**Your assignment:** For the records that follow, please set down exactly the lines between the one holding "T32, status: In dev -> Merged" and the one holding "Add Adam's User Stories: none -> present", inclusive, and only those.

== Segment start ==

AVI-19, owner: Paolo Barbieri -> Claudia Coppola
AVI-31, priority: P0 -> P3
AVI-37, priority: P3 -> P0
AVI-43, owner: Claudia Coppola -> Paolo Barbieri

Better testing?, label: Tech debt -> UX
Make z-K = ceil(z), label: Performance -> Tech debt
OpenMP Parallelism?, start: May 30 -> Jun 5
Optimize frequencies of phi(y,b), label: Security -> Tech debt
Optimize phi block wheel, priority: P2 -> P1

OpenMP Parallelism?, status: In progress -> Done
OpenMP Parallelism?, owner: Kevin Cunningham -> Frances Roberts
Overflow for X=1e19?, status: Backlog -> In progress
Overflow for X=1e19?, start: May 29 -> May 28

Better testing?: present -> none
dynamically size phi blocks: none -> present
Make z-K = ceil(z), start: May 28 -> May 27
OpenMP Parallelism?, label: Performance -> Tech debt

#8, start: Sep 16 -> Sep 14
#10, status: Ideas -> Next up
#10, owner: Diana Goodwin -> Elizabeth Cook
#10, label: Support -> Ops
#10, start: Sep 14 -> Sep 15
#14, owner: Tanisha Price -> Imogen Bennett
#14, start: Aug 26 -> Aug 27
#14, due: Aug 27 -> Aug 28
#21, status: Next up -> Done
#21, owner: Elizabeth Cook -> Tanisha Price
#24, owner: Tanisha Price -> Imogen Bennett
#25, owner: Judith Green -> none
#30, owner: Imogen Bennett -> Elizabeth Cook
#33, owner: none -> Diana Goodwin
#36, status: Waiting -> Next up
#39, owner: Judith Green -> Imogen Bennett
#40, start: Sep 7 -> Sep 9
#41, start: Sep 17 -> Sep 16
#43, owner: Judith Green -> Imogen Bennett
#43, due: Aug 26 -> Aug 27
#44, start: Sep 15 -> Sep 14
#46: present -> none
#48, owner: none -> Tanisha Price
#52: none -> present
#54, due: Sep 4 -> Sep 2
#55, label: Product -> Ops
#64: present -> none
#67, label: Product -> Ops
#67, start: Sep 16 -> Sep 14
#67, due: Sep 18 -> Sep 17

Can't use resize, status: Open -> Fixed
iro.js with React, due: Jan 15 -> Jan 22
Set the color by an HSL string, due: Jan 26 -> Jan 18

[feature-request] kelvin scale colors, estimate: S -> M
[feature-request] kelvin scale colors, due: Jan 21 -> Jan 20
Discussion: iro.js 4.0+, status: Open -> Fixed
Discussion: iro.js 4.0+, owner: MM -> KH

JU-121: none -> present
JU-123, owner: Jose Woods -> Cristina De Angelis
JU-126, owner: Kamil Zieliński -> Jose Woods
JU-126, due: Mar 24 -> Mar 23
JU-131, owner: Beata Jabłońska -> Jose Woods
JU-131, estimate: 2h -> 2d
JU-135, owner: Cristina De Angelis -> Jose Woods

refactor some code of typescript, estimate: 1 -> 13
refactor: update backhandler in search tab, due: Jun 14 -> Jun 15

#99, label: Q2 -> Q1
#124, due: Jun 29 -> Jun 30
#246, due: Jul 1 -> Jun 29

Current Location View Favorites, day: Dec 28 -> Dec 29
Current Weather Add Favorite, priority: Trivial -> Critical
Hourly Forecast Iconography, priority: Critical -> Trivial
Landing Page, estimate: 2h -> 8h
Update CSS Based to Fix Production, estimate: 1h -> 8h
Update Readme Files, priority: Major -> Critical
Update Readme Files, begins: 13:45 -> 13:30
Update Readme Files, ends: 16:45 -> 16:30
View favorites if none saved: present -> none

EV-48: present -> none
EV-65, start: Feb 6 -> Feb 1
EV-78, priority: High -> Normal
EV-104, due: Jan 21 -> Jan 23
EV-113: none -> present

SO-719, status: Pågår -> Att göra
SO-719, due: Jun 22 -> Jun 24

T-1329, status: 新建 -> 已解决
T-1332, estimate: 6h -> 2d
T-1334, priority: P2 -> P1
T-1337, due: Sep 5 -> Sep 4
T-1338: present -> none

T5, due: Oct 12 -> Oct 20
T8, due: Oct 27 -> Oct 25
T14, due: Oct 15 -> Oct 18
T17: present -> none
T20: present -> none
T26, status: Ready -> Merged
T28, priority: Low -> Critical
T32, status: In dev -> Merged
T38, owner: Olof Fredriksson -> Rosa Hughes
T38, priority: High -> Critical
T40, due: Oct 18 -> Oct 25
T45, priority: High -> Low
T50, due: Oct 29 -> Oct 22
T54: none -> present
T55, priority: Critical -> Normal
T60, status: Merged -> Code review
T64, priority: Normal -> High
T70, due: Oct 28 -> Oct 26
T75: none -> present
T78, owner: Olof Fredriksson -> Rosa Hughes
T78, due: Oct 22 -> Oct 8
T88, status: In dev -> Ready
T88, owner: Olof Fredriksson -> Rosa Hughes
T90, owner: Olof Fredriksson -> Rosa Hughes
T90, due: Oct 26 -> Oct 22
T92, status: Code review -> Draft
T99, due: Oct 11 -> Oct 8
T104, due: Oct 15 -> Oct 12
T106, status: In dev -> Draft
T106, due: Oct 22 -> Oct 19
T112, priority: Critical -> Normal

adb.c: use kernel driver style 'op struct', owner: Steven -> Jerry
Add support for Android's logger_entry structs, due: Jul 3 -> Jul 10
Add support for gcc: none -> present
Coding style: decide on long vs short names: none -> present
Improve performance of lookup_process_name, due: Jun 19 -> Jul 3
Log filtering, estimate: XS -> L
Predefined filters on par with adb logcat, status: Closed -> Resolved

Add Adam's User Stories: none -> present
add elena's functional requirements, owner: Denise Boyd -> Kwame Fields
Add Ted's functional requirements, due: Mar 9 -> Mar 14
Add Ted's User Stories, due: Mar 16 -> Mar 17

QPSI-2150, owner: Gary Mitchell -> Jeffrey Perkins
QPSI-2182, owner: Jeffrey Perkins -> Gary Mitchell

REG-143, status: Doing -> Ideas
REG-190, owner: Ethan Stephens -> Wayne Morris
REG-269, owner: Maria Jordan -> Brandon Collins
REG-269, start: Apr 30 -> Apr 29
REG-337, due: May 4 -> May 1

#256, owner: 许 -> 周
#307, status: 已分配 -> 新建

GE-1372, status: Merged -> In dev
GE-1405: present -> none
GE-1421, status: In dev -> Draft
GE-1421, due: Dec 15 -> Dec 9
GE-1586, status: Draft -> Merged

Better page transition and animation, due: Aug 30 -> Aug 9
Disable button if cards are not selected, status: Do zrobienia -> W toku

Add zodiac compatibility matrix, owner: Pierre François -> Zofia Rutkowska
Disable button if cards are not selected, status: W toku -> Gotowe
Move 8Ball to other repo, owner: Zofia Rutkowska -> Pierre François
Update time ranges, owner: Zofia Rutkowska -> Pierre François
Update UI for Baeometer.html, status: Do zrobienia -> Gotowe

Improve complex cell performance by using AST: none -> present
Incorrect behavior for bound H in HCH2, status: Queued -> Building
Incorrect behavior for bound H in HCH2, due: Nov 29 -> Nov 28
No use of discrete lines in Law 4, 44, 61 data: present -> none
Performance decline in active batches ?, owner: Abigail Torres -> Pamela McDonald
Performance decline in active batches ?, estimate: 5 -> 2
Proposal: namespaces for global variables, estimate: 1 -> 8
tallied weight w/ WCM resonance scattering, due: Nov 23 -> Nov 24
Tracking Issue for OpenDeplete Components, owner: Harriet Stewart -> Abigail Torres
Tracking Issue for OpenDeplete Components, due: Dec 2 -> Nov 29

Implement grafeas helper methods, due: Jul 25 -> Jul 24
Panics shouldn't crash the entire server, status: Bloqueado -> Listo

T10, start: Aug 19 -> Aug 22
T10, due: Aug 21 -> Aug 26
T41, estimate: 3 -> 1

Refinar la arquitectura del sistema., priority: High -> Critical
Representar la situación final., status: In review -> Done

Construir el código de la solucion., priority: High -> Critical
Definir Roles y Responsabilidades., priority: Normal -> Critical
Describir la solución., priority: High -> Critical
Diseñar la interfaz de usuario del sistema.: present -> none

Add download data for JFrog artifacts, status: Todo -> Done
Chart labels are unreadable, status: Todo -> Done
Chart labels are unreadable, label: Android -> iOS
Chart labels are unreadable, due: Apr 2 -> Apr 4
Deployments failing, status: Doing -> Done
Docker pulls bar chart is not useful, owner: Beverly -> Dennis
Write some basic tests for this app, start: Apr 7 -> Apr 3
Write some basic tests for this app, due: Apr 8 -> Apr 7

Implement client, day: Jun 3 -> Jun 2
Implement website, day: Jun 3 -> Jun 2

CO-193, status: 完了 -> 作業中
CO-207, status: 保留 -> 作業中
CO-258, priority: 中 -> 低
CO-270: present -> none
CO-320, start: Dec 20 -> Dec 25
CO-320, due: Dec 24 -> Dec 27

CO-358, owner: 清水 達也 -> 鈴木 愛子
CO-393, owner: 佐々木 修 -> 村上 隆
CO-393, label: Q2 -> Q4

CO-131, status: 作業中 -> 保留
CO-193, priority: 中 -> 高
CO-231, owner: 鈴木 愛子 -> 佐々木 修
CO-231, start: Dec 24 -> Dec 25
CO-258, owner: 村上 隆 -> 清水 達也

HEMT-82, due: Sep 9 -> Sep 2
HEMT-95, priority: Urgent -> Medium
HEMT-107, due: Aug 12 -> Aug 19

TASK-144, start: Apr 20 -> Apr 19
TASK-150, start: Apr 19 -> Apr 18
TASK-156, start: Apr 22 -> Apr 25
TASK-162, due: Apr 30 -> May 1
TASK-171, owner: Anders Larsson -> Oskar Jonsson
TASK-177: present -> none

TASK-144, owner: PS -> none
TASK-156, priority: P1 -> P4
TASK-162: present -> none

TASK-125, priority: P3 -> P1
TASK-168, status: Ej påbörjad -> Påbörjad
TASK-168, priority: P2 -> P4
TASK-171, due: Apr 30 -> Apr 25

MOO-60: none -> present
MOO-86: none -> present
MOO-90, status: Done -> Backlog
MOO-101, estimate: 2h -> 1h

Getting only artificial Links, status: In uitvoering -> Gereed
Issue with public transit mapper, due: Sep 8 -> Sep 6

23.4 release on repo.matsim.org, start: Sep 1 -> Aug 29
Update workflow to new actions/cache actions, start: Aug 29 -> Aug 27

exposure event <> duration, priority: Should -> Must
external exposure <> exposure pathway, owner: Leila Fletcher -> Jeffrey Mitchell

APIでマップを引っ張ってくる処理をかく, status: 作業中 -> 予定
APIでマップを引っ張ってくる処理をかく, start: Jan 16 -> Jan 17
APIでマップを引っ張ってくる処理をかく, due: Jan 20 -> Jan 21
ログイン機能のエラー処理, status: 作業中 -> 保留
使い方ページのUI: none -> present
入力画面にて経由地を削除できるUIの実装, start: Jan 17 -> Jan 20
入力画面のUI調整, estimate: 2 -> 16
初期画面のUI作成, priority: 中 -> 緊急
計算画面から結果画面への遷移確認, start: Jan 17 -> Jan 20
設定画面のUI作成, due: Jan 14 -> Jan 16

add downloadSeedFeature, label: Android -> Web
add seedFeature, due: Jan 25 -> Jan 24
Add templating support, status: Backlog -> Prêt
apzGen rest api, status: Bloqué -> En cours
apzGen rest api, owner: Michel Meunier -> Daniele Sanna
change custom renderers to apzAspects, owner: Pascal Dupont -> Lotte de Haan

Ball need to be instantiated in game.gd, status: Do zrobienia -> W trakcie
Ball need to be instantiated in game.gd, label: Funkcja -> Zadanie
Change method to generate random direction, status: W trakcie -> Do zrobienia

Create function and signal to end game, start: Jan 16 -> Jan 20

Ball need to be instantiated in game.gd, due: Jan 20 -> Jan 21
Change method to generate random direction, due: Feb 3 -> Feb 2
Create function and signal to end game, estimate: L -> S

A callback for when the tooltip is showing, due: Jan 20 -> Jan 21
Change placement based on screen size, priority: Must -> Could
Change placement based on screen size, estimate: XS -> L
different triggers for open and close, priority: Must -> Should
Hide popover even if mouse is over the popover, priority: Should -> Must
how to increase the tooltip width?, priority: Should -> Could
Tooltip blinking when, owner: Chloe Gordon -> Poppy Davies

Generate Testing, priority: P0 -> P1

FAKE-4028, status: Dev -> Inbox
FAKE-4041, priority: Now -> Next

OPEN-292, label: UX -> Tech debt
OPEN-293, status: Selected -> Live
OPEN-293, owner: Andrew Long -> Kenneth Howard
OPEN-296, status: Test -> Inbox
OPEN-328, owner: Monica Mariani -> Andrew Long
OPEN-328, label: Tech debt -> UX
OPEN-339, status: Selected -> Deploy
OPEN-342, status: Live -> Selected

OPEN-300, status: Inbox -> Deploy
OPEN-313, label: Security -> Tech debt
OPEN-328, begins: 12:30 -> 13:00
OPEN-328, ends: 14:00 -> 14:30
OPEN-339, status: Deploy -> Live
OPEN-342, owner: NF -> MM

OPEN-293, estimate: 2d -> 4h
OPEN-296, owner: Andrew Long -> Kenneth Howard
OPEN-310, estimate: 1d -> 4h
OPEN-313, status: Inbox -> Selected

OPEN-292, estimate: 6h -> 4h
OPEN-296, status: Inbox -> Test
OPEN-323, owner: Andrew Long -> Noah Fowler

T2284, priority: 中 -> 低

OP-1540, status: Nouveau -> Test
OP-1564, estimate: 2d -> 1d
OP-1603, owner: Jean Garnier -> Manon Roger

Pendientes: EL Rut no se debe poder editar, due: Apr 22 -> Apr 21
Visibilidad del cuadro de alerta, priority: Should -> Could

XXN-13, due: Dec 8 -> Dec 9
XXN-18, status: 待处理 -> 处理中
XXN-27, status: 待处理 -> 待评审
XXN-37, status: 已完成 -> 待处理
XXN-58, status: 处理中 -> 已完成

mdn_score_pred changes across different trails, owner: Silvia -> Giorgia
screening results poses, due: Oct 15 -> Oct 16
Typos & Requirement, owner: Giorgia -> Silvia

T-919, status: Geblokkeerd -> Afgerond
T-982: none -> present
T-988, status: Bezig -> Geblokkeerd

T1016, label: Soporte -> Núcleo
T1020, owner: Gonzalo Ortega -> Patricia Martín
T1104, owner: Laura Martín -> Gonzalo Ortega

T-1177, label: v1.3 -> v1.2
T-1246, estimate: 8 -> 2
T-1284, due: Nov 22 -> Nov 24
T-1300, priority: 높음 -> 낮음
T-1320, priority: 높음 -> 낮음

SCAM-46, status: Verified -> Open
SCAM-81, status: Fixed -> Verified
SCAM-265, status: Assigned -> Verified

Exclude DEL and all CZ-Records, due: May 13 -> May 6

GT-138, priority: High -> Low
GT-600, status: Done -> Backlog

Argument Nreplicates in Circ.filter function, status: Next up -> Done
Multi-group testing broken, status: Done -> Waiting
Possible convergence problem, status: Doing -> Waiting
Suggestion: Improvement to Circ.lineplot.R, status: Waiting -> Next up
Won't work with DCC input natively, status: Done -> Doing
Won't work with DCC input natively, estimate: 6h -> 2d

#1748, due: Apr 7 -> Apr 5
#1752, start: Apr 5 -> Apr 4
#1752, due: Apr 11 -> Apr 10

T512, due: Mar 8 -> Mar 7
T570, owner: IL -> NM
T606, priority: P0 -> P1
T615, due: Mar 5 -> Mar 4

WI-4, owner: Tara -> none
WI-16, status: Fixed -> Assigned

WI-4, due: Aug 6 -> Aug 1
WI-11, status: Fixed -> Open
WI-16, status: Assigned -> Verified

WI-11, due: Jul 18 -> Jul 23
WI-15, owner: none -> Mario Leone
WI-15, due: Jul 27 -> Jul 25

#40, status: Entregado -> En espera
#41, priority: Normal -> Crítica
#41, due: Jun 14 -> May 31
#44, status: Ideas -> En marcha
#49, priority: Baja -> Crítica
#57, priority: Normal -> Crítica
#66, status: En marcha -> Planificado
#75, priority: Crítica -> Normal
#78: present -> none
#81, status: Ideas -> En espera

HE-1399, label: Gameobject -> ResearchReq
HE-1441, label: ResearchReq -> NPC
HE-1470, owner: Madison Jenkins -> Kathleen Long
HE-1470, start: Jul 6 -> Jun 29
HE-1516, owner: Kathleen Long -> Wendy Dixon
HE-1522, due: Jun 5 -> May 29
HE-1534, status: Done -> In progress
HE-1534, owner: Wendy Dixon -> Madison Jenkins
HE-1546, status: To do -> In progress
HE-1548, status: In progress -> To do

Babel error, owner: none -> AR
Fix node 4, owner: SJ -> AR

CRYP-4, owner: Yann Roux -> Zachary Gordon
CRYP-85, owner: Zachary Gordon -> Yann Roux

== Segment end ==

**Task response:**
T32, status: In dev -> Merged
T38, owner: Olof Fredriksson -> Rosa Hughes
T38, priority: High -> Critical
T40, due: Oct 18 -> Oct 25
T45, priority: High -> Low
T50, due: Oct 29 -> Oct 22
T54: none -> present
T55, priority: Critical -> Normal
T60, status: Merged -> Code review
T64, priority: Normal -> High
T70, due: Oct 28 -> Oct 26
T75: none -> present
T78, owner: Olof Fredriksson -> Rosa Hughes
T78, due: Oct 22 -> Oct 8
T88, status: In dev -> Ready
T88, owner: Olof Fredriksson -> Rosa Hughes
T90, owner: Olof Fredriksson -> Rosa Hughes
T90, due: Oct 26 -> Oct 22
T92, status: Code review -> Draft
T99, due: Oct 11 -> Oct 8
T104, due: Oct 15 -> Oct 12
T106, status: In dev -> Draft
T106, due: Oct 22 -> Oct 19
T112, priority: Critical -> Normal

adb.c: use kernel driver style 'op struct', owner: Steven -> Jerry
Add support for Android's logger_entry structs, due: Jul 3 -> Jul 10
Add support for gcc: none -> present
Coding style: decide on long vs short names: none -> present
Improve performance of lookup_process_name, due: Jun 19 -> Jul 3
Log filtering, estimate: XS -> L
Predefined filters on par with adb logcat, status: Closed -> Resolved

Add Adam's User Stories: none -> present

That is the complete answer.